Should you be carrying around the computer for a long time you will know full
well that 7lbs eventually feels a lot heavier.
The full-size notebook may be powerful and well equipped for the occasional business
trip, but if you are lugging around 8 pounds of computer gear with you
everyday, you're either going to need a really good bag like the Waterfield
Cargo here
, or intelligently decide its
time to shed some of that weight for the bare essentials.
Now just to be clear,
I'm not about to tell you that full-size notebooks don't have a very useful place in the
world of computing - that would just be insane. Notebooks and subnotebooks exist in
harmony and each class is designed with specific uses in mind. Full-sized notebooks, while portable,
are best used at a desk. Subnotebooks are best for situations where the user
is always moving around, away from both desk and power plug.
Take for example our little silvery NEC UltraLite.
Since it only weighs about 3lbs, and measures a scant 10.4" x 8.3" it is easily
held in one hand while the other is free to type. A full-size notebook
may have a 15" screen, but with its size and weight is damn near difficult
to hold in one hand and type on without being dropped to the floor.
Feel free to test this theory with your own notebook if you like.
Of course the pundits to the emerging
class of sub-notebooks will all bring up the driveless point, and in a way they
are right - a driveless notebook is not that useful when you're far from the
network and need to move some data to or form the hard drive.
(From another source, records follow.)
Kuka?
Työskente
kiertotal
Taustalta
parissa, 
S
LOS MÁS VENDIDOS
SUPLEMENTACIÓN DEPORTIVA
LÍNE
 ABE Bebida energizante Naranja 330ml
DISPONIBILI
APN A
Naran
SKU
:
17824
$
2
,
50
Lacking a floppy
or a CDROM the notebook looses a lot of its real world usefulness.
However what those legacy folk are missing is the real question.
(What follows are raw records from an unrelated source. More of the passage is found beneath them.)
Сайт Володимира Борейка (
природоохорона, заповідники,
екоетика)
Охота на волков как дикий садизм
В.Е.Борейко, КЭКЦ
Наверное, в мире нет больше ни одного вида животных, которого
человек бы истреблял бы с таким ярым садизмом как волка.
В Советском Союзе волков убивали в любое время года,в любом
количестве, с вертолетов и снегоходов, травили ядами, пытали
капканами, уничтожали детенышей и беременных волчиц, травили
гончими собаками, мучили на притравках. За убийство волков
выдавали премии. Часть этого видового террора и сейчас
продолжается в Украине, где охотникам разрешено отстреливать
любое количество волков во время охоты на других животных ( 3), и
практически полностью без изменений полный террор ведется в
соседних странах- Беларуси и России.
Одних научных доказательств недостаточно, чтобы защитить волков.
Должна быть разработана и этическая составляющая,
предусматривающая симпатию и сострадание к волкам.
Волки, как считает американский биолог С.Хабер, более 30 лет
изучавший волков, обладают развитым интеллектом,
That question being how often do transfer data to a floppy, or load up a
CD-ROM? More likely than not, if you're in the field you'll find yourself
working madly away on the keyboard with little need for the disc drives. [The
emphasis in that sentence is on WORKING , not watching DVD's,
or reinstalling Office XP on that 20 hour flight to Taipei.]
And therein lies the beauty of the sub-notebook formfactor. In its most essential configuration the notebook is
trimmed down to just a display, a keyboard, a hard drive, and a
few vital data ports. The end result is incredibly compact, lightweight, highly portable
and expandable. When drives are needed they can be added by simply connecting a
USB cable. When they aren't, you needn't lug around the extra weight.
Japanese consumers have flocked to the subnotebook formfactor,
and as a result there are many different notebooks available on the market
there. North American users are really only now starting to see the added versatility
and benefits of the subnotebook. Now this isn't to say that full-sized
notebooks are going the way of the dodo, as that is hardly true,
rather it is more akin to choosing the right tool for the
right job. And in that same sense, the Crusoe processor is inherently the better
processor for this formfactor. Its' light power requirements and low thermal outputs are optimal
for subnotebooks where the key features are lightweight and longer battery life.